Dans le domaine de l’énergie, non seulement dans le renouvelable, mais aussi dans les hydrocarbures classiques, nous voulons coopérer avec l’Algérie et/ou avec Sonatrach pour le lancement de certaines opérations de prospection d’hydrocarbures au Portugal, dans l’offshore et l’onshore. Nous avons déjà plusieurs compagnies qui s’investissent dans des opérations de prospection au Portugal et nous souhaitons avoir Sonatrach parmi ces entreprises. Les discussions sont actuellement au stade préliminaire. Nous envisageons réunir bientôt les deux parties en charge de ces questions afin de présenter les opportunités de chacune pour, ensuite, passer au stade des accords. L’autre souhait du Portugal est de voir des entreprises algériennes investir sur son sol. Et c’est une question que nous avons sérieusement débattue lors de la visite du ministre algérien de l’Industrie dans notre pays, en octobre 2012, lors de la tenue de la deuxième réunion mixte regroupant des responsables des deux pays.

-Qu’en est-il des investissements prévus dans l’industrie ? La règle des 51/49% est-elle un obstacle pour les investisseurs portugais ?

Dans certains secteurs, nous finalisons déjà les accords, notamment dans le domaine des TIC et l’industrie pharmaceutique où nous commençons à avoir des résultats palpables. Les entreprises portugaises investissent beaucoup dans le domaine de l’industrie en Algérie, dont l’agroalimentaire. Il y a un réel intérêt chez les entreprises portugaises à développer leurs marchés en Algérie, notamment dans les infrastructures de base. Les compagnies portugaises s’adaptent bien au marché algérien. La règle dite des 51/49% appliquée aux investissements étrangers ne dérangent pas trop les entreprises portugaises, puisqu’elles sont confrontées par moments aux mêmes lois dans d’autres pays. D’ailleurs, les quatre entreprises mixtes devant être créées dans le domaine de l’habitat répondent parfaitement aux lois régissant l’investissement étranger, dont la règle des 51/49%.
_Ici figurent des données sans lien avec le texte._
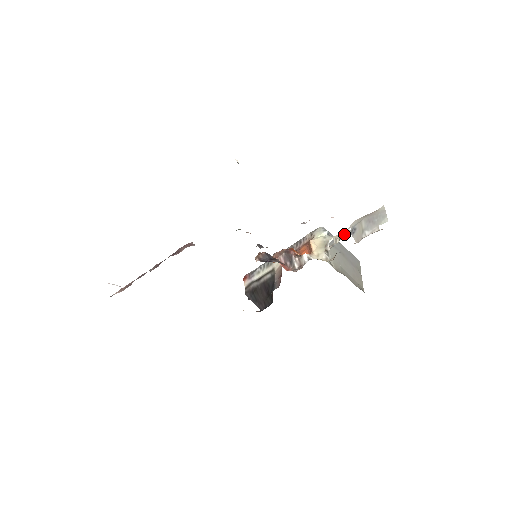
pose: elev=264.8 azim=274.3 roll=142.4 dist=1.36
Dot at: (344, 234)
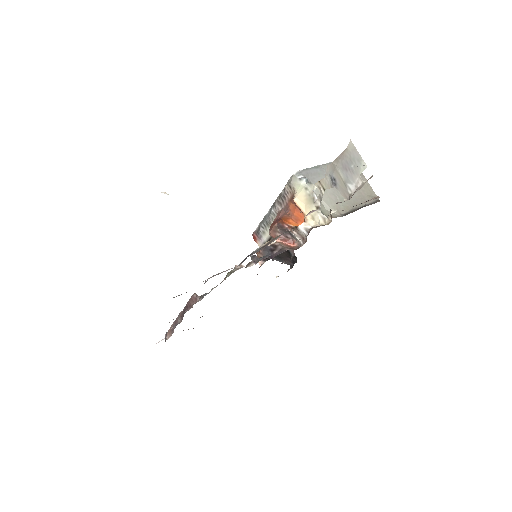
Dot at: (325, 182)
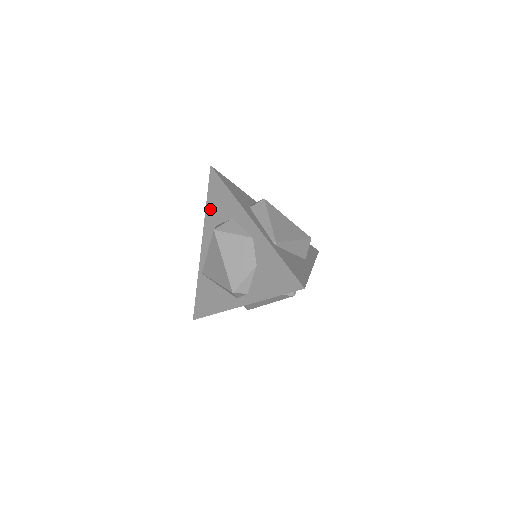
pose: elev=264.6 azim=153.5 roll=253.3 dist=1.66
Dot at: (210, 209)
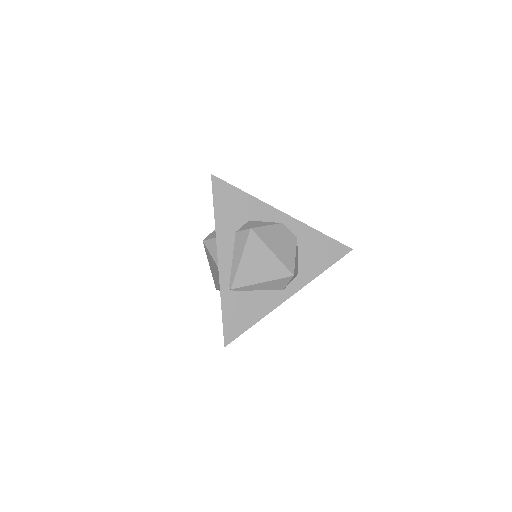
Dot at: occluded
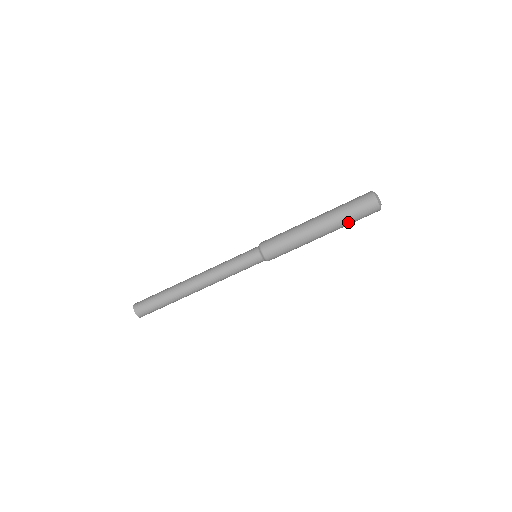
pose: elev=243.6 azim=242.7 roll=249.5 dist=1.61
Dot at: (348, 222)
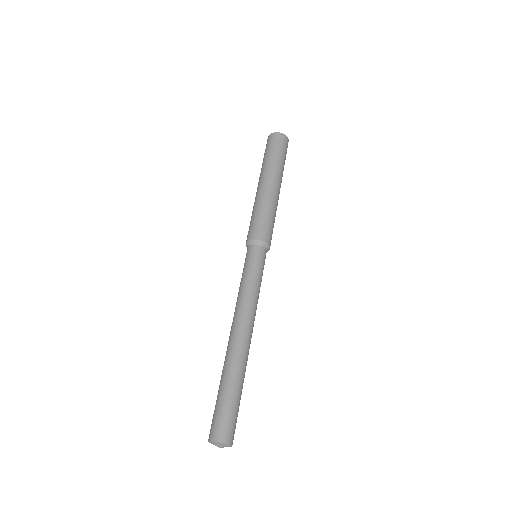
Dot at: (268, 159)
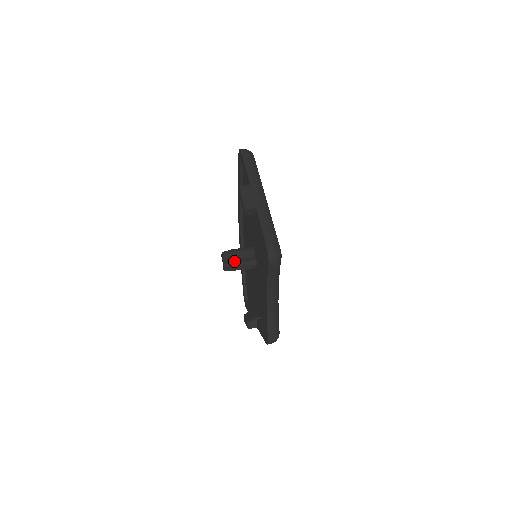
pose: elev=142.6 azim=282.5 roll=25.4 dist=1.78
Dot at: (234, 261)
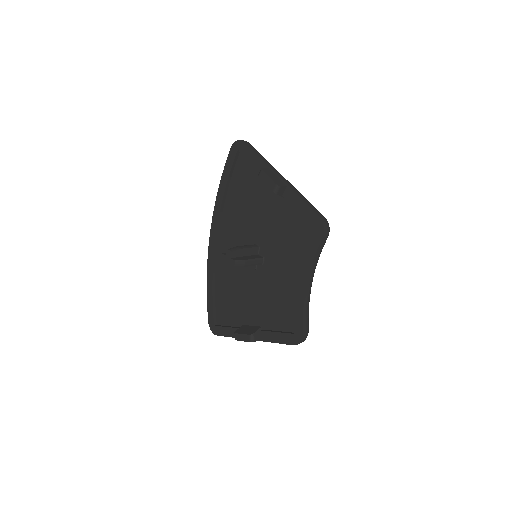
Dot at: (243, 258)
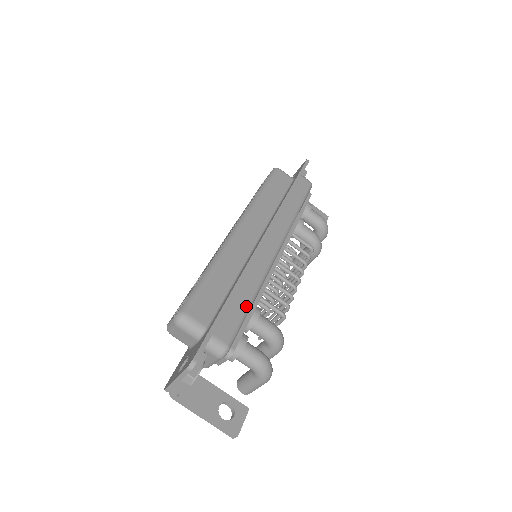
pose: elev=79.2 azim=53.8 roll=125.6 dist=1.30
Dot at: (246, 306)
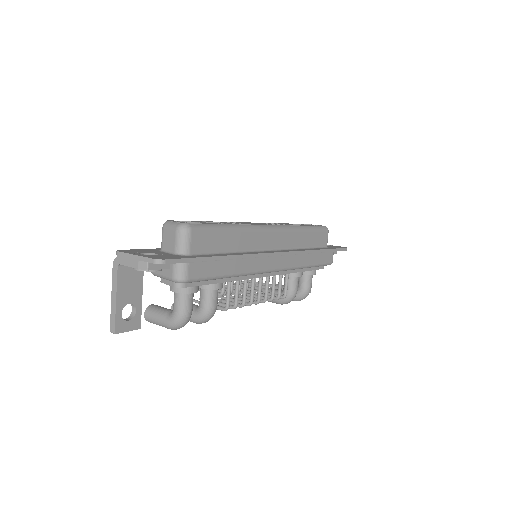
Dot at: (222, 274)
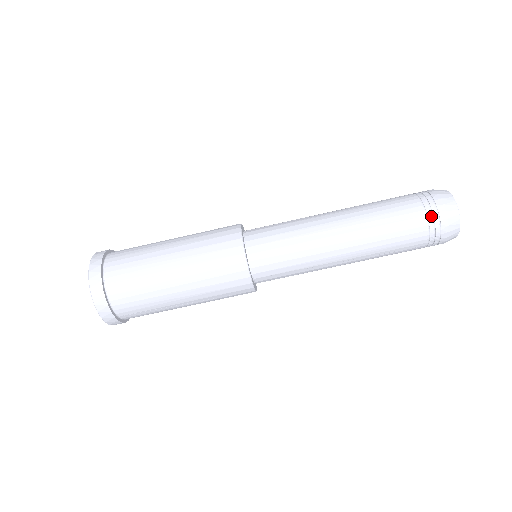
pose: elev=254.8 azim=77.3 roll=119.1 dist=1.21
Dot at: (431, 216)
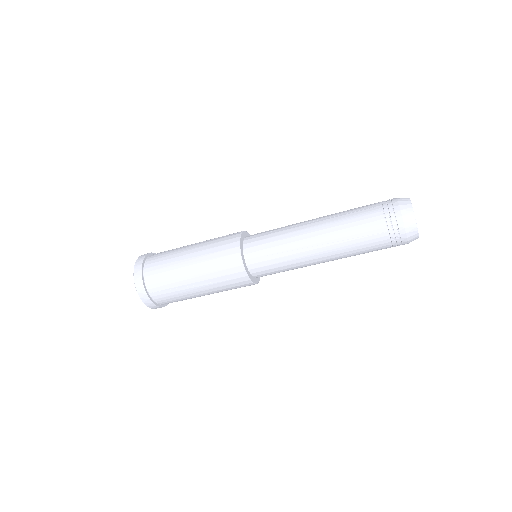
Dot at: occluded
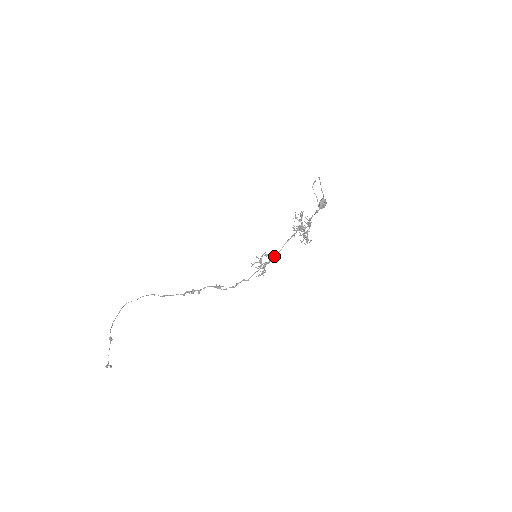
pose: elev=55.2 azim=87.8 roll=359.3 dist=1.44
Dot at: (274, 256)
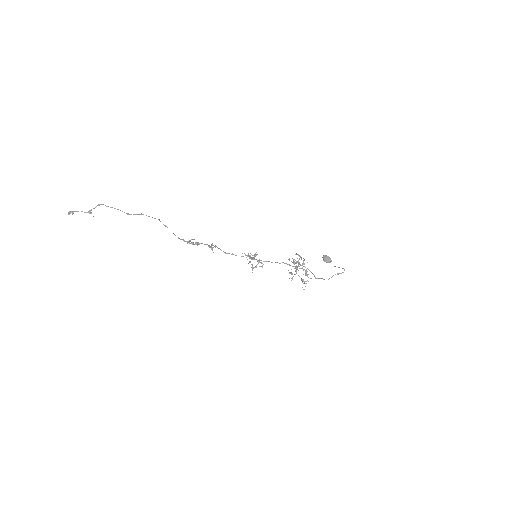
Dot at: occluded
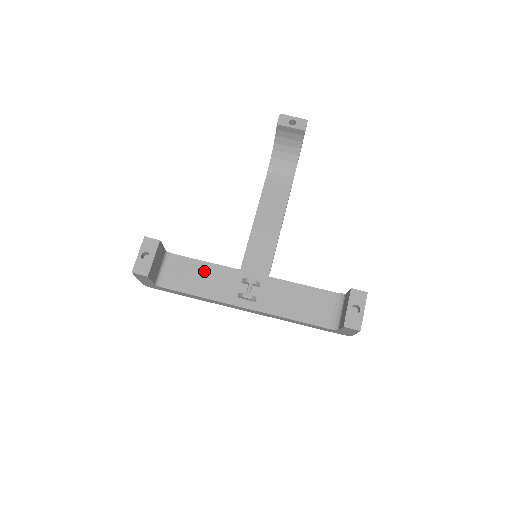
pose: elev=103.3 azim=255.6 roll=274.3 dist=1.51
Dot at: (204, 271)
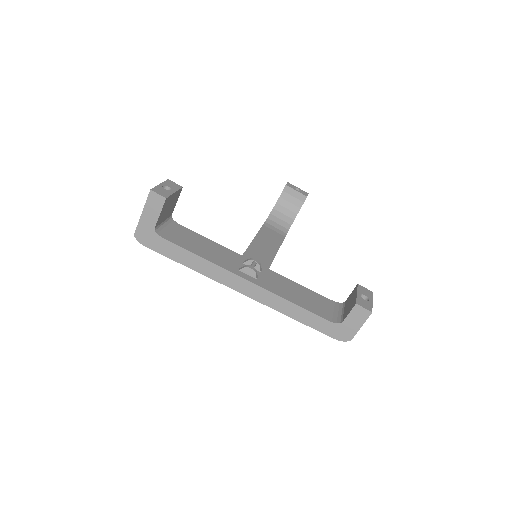
Dot at: (206, 243)
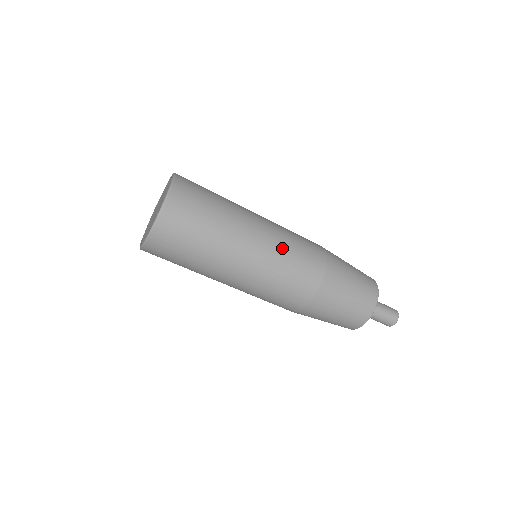
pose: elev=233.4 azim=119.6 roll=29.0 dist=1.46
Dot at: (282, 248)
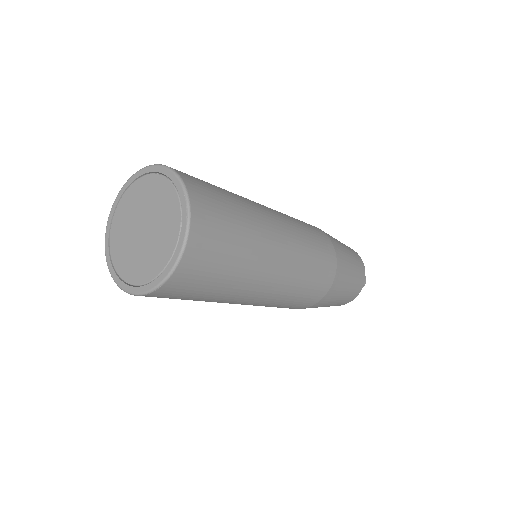
Dot at: (299, 229)
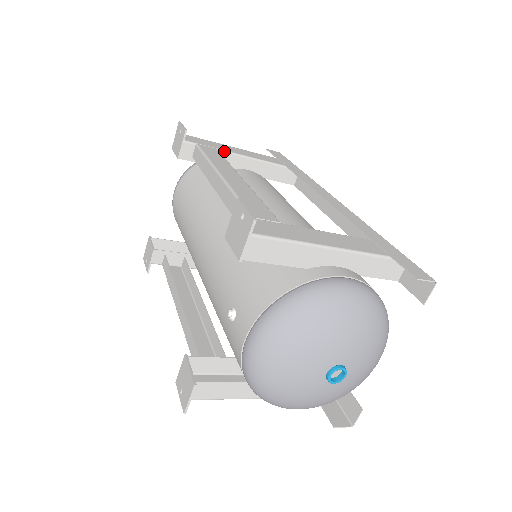
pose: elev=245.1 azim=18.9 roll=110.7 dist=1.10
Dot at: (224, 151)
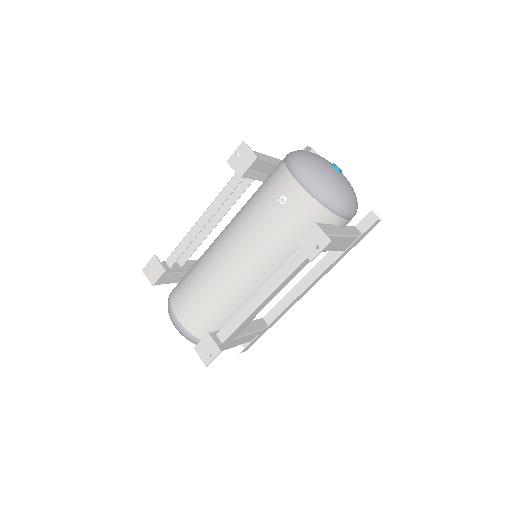
Dot at: occluded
-Que fait le Portugal actuellement pour sortir de la crise économique et financière dans laquelle il s’était embourbé et quelle est sa position quant au débat actuel en Europe sur la rigueur budgétaire et la vraie valeur de l’euro ?

Le Portugal est en train de consentir un grand effort pour la réforme de son économie et le développement des fondamentaux de son économie. Nous sommes en train d’appliquer ce qui a été mentionné dans l’accord conclu avec l’Union européenne. Ce sont, certes, des réformes dures et difficiles, mais essentielles pour que le Portugal puisse sortir de la crise économique et financière. En un mot, la position du Portugal est simple : la rigueur budgétaire est essentielle. Concernant la valeur réelle de l’euro et le débat autour de la guerre des monnaies, nous pensons que ce n’est pas avec une monnaie faible qu’on peut assurer la croissance et le développement. Il est vrai qu’une monnaie européenne forte nous cause des problèmes à court terme, mais les réformes ayant trait à la compétitivité devraient apporter une réponse sur mesure à ce débat actuel.